◆ **Records for the task**
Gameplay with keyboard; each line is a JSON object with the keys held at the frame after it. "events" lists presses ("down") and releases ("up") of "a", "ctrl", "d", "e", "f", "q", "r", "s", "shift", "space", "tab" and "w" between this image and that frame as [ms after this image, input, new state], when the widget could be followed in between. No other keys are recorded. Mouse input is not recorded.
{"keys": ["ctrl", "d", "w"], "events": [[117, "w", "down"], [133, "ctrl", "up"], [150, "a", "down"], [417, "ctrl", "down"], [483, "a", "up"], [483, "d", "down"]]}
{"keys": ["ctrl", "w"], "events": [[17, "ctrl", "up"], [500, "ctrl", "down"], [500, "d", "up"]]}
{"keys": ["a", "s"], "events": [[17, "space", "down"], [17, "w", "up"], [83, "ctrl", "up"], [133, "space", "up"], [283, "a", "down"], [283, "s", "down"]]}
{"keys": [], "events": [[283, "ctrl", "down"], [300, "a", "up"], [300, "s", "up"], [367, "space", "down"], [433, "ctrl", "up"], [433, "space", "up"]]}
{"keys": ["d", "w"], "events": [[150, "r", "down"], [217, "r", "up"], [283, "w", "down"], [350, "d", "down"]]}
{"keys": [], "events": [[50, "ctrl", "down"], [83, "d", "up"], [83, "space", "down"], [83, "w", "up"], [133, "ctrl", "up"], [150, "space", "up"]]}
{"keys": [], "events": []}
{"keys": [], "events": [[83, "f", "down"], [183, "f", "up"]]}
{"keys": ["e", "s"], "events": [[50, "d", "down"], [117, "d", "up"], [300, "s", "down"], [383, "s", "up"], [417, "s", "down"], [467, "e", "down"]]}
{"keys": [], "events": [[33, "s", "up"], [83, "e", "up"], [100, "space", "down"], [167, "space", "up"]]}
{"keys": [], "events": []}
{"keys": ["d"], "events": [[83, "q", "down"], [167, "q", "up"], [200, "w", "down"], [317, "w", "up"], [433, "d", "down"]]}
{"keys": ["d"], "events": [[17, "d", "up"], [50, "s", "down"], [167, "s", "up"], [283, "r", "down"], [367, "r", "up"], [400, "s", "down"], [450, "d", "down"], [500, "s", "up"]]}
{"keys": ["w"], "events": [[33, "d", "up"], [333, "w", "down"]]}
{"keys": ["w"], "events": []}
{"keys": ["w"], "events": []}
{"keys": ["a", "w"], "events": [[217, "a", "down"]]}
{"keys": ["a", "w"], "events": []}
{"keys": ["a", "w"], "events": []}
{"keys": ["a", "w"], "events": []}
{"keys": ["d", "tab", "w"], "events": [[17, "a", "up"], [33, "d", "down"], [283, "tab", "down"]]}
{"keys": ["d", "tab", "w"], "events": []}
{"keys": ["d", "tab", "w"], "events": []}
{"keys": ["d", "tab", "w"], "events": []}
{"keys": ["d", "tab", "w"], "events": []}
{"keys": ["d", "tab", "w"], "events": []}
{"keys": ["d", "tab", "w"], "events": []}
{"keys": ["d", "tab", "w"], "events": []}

◆ **Task brief**
All entries must be duplicated exactly, with none left out.

◆ **Answer section**
Gameplay with keyboard; each line is a JSON object with the keys held at the frame after it. "events" lists presses ("down") and releases ("up") of "a", "ctrl", "d", "e", "f", "q", "r", "s", "shift", "space", "tab" and "w" between this image and that frame as [ms after this image, input, new state], when the widget could be followed in between. No other keys are recorded. Mouse input is not recorded.
{"keys": ["ctrl", "d", "w"], "events": [[117, "w", "down"], [133, "ctrl", "up"], [150, "a", "down"], [417, "ctrl", "down"], [483, "a", "up"], [483, "d", "down"]]}
{"keys": ["ctrl", "w"], "events": [[17, "ctrl", "up"], [500, "ctrl", "down"], [500, "d", "up"]]}
{"keys": ["a", "s"], "events": [[17, "space", "down"], [17, "w", "up"], [83, "ctrl", "up"], [133, "space", "up"], [283, "a", "down"], [283, "s", "down"]]}
{"keys": [], "events": [[283, "ctrl", "down"], [300, "a", "up"], [300, "s", "up"], [367, "space", "down"], [433, "ctrl", "up"], [433, "space", "up"]]}
{"keys": ["d", "w"], "events": [[150, "r", "down"], [217, "r", "up"], [283, "w", "down"], [350, "d", "down"]]}
{"keys": [], "events": [[50, "ctrl", "down"], [83, "d", "up"], [83, "space", "down"], [83, "w", "up"], [133, "ctrl", "up"], [150, "space", "up"]]}
{"keys": [], "events": []}
{"keys": [], "events": [[83, "f", "down"], [183, "f", "up"]]}
{"keys": ["e", "s"], "events": [[50, "d", "down"], [117, "d", "up"], [300, "s", "down"], [383, "s", "up"], [417, "s", "down"], [467, "e", "down"]]}
{"keys": [], "events": [[33, "s", "up"], [83, "e", "up"], [100, "space", "down"], [167, "space", "up"]]}
{"keys": [], "events": []}
{"keys": ["d"], "events": [[83, "q", "down"], [167, "q", "up"], [200, "w", "down"], [317, "w", "up"], [433, "d", "down"]]}
{"keys": ["d"], "events": [[17, "d", "up"], [50, "s", "down"], [167, "s", "up"], [283, "r", "down"], [367, "r", "up"], [400, "s", "down"], [450, "d", "down"], [500, "s", "up"]]}
{"keys": ["w"], "events": [[33, "d", "up"], [333, "w", "down"]]}
{"keys": ["w"], "events": []}
{"keys": ["w"], "events": []}
{"keys": ["a", "w"], "events": [[217, "a", "down"]]}
{"keys": ["a", "w"], "events": []}
{"keys": ["a", "w"], "events": []}
{"keys": ["a", "w"], "events": []}
{"keys": ["d", "tab", "w"], "events": [[17, "a", "up"], [33, "d", "down"], [283, "tab", "down"]]}
{"keys": ["d", "tab", "w"], "events": []}
{"keys": ["d", "tab", "w"], "events": []}
{"keys": ["d", "tab", "w"], "events": []}
{"keys": ["d", "tab", "w"], "events": []}
{"keys": ["d", "tab", "w"], "events": []}
{"keys": ["d", "tab", "w"], "events": []}
{"keys": ["d", "tab", "w"], "events": []}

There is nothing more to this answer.